● **SUPPLIED DATA**
* * *
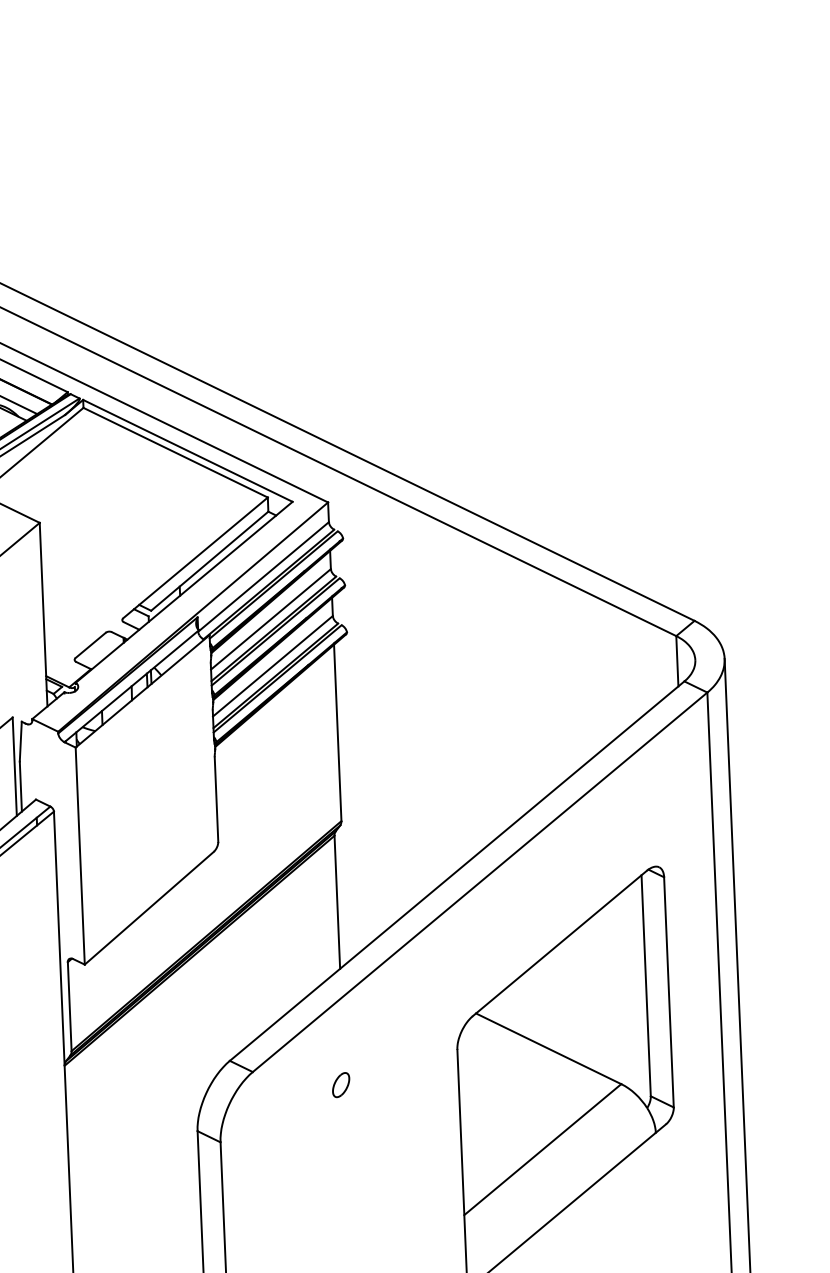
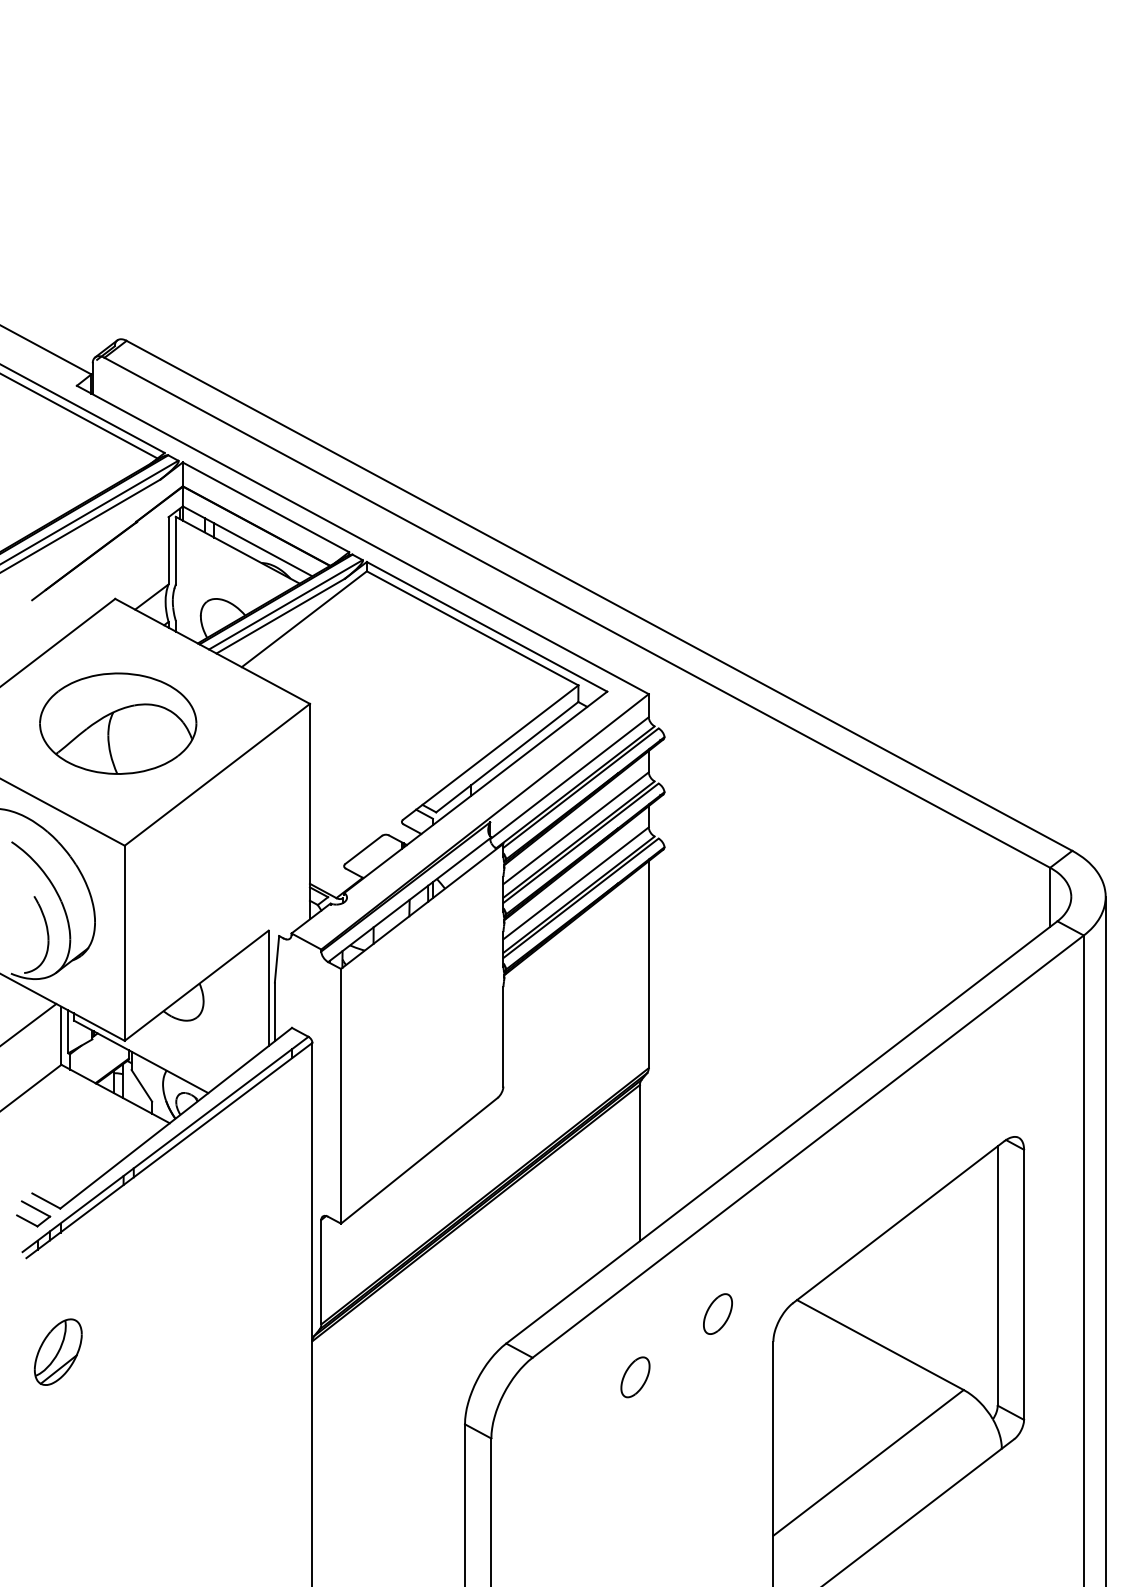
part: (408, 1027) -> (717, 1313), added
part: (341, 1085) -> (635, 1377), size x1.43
* * *
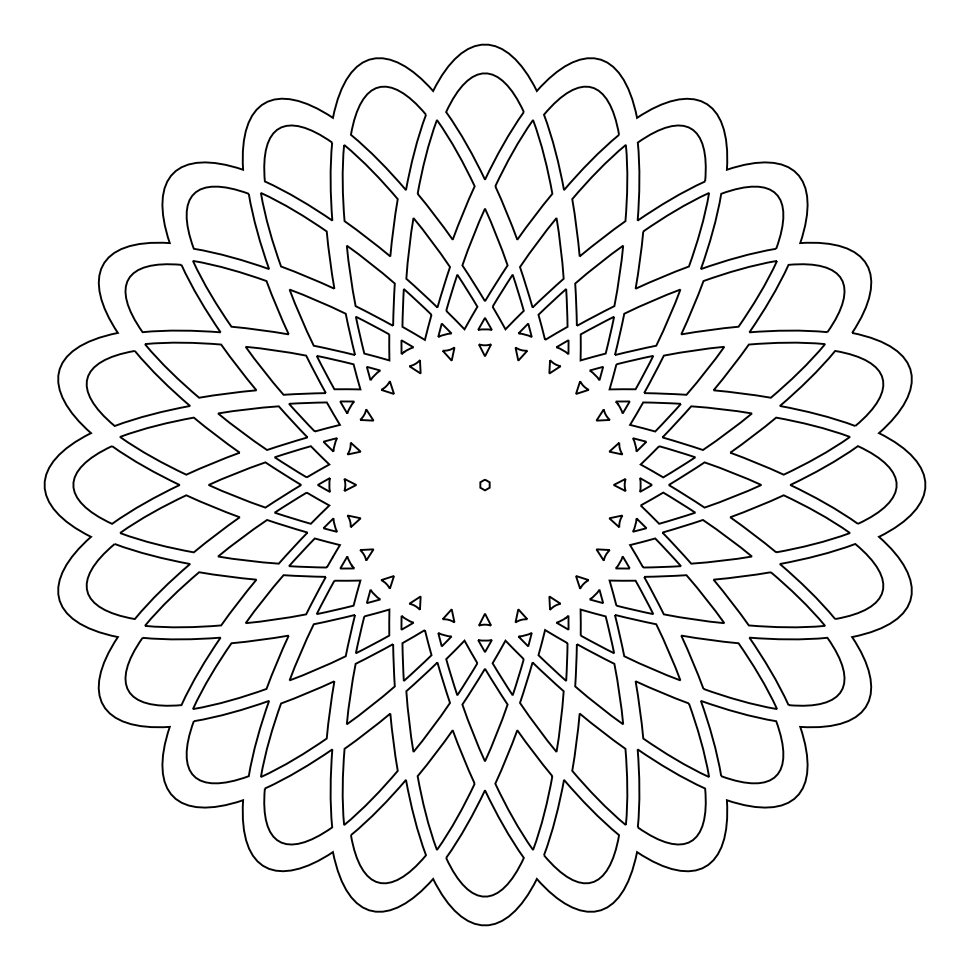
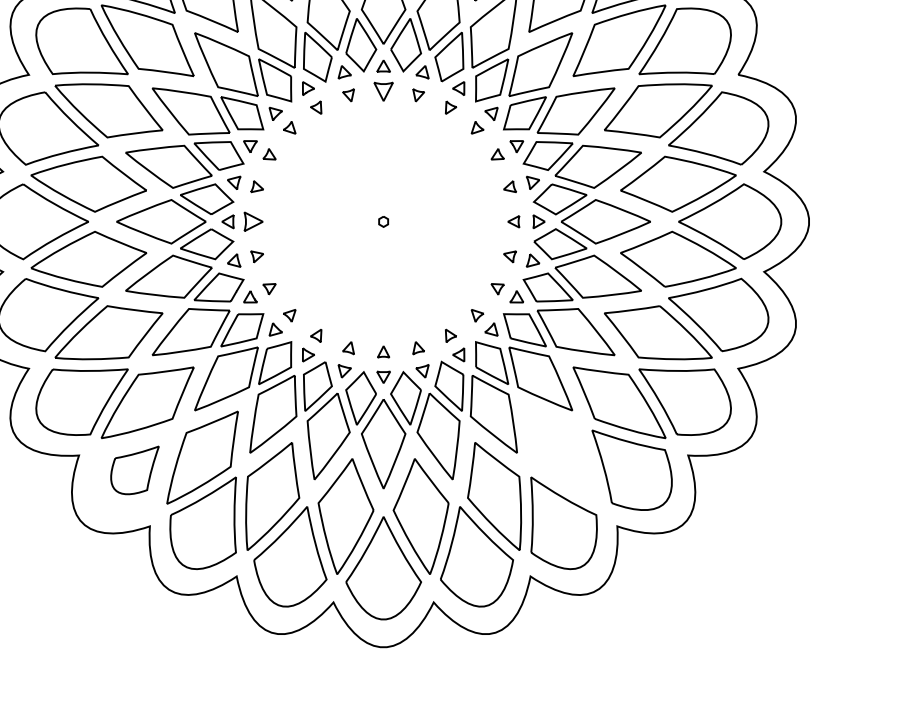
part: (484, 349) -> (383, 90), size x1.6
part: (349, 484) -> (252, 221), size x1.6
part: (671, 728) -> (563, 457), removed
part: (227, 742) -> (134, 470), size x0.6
* * *
● **WHAT THIS TASK INVOLVES**
Your response should be the count of lines in the material above that contain "size", with nothing added.

● **WORKED SOLUTION**
4